Typically, perl isn't used for finance-specific work- at least where I work. Most of it is just infrastructure and occasionally data manipulation stuff.

It's a simple scripting language- if you understand other imperative programming languages, it should be easy to pick up most of it except the OO parts pretty fast.

The O'Reilly book is also a good reference.
 
Correct. From what I've seen, at large IB settings, perl's popularity primarily stems from it success in handling large files. If I were preparing for an interview, I'd pay special attention to these topics.
 
I would also chime in that if they're looking for a developer who specifically knows perl well, this job may not involve a lot of financial work. Be sure to ask exactly what you'll be doing. If you are interested in financial/quantitative development, I would recommend steering towards the pricing systems and a little more away from booking and more typical client-side Windows interfaces. Some of these are very cool systems that use cutting-edge technology, but there's not a lot of exposure to finance.

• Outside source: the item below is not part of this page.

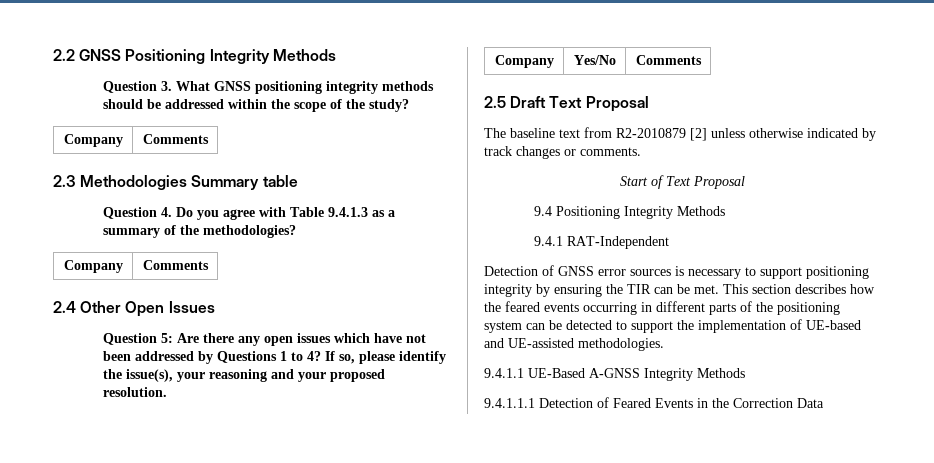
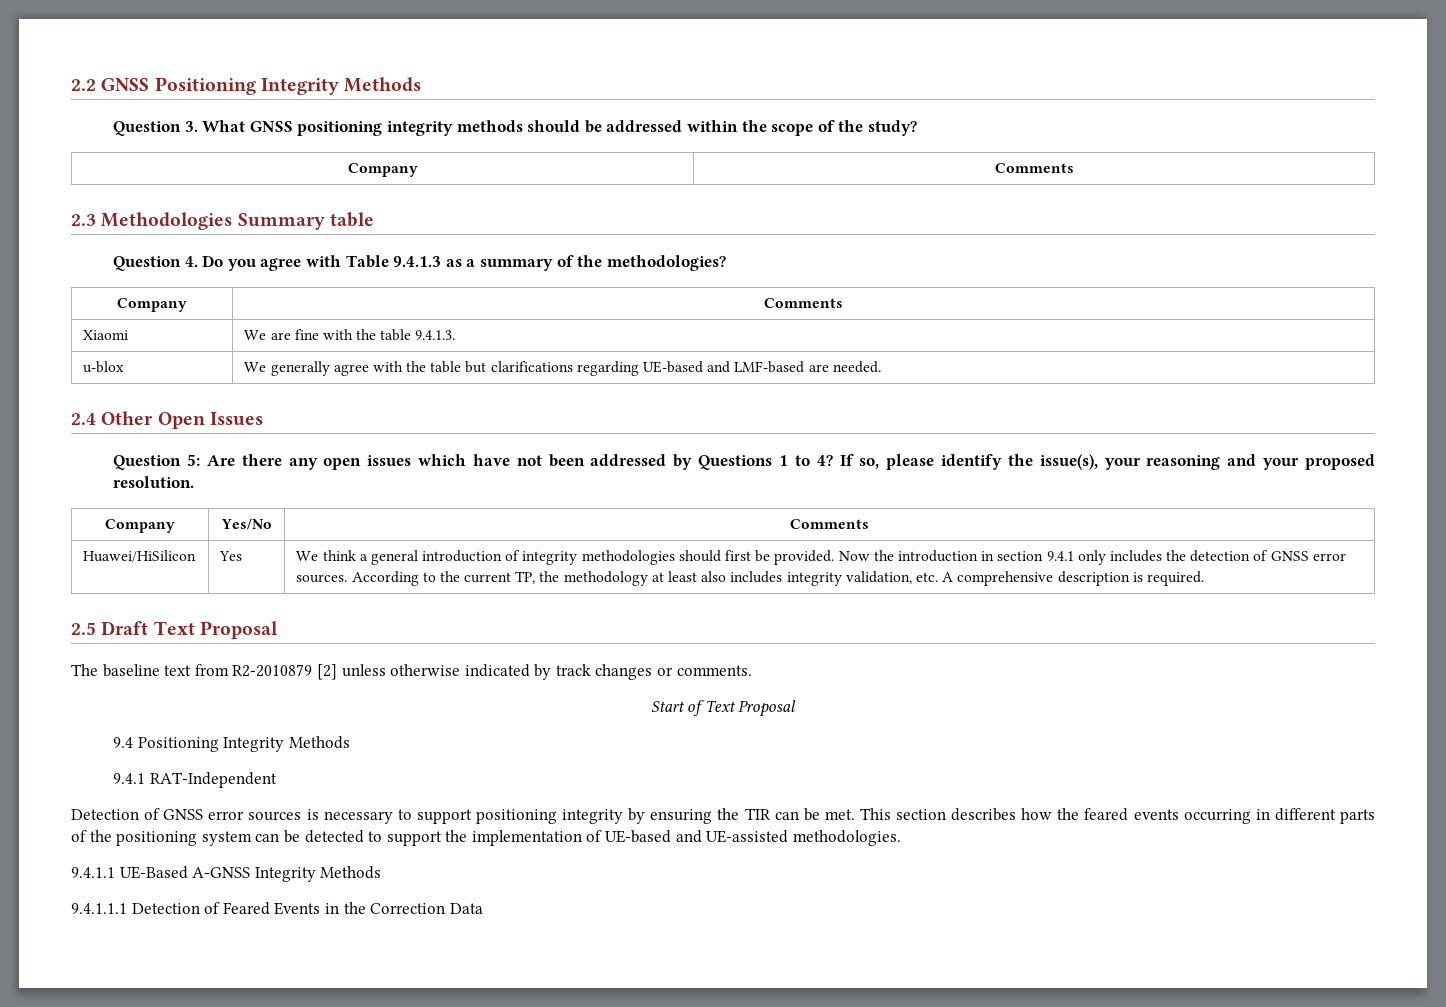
(209, 265) none -> [83,330,129,340] [244,329,456,341] [83,361,125,373] [244,361,881,376] // Xiaomi | We are fine with the table 9.4.1.3. // u-blox | We generally agree with the table but clarifications regarding UE-based and LMF-based are needed.
(702, 60) none -> [83,550,197,562] [219,551,243,561] [296,550,1346,565] [296,571,1204,586] // Huawei/HiSilicon | Yes | We think a general introduction of integrity methodologies should first be provided. Now the introduction in section 9.4.1 only includes the detection of GNSS error sources. According to the current TP, the methodology at least also includes integrity validation, etc. A comprehensive description is required.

Quick reference on what major programming languages are used for by banks:

C++: Actual pricing engines.
Java: Gathering data to send to pricing engines and handling economics of trades. (Also a less frustrating language).
C#: User interfaces.
Perl, ksh: Processing large files and handling infrastructure stuff.
 
If you are very familiar with Awk or regex AND scripting languages (bash, sh etc), then you can get away with just reading the man pages. Sections of the O'Reily book are lifted directly out of the man pages.

That Larry Wall sure is a lazy. :)
 
If you know some scripting and regular expressions, it is not too difficult to deal with perl. Read any book or tutorial on the basics - scalars, arrays and associative-arrays and print the perl quick ref card. perldoc, perlfunc and perlre manpages are your friends. If you need some fancy module, go to search.cpan.org and you will find a lot of modules on a variety of additional functionality.

No matter what people say, it is always good to master one scripting language. It doesn't have to be Perl. But, Perl in my opinion covers a wide base and very well supported. It will make you so much more productive by not having to deal with a different syntaxes and limitations of separate tools.
 
No matter what people say, it is always good to master one scripting language. It doesn't have to be Perl.

No, it MUST NOT be perl. Pick some other one. Python is a much better choice.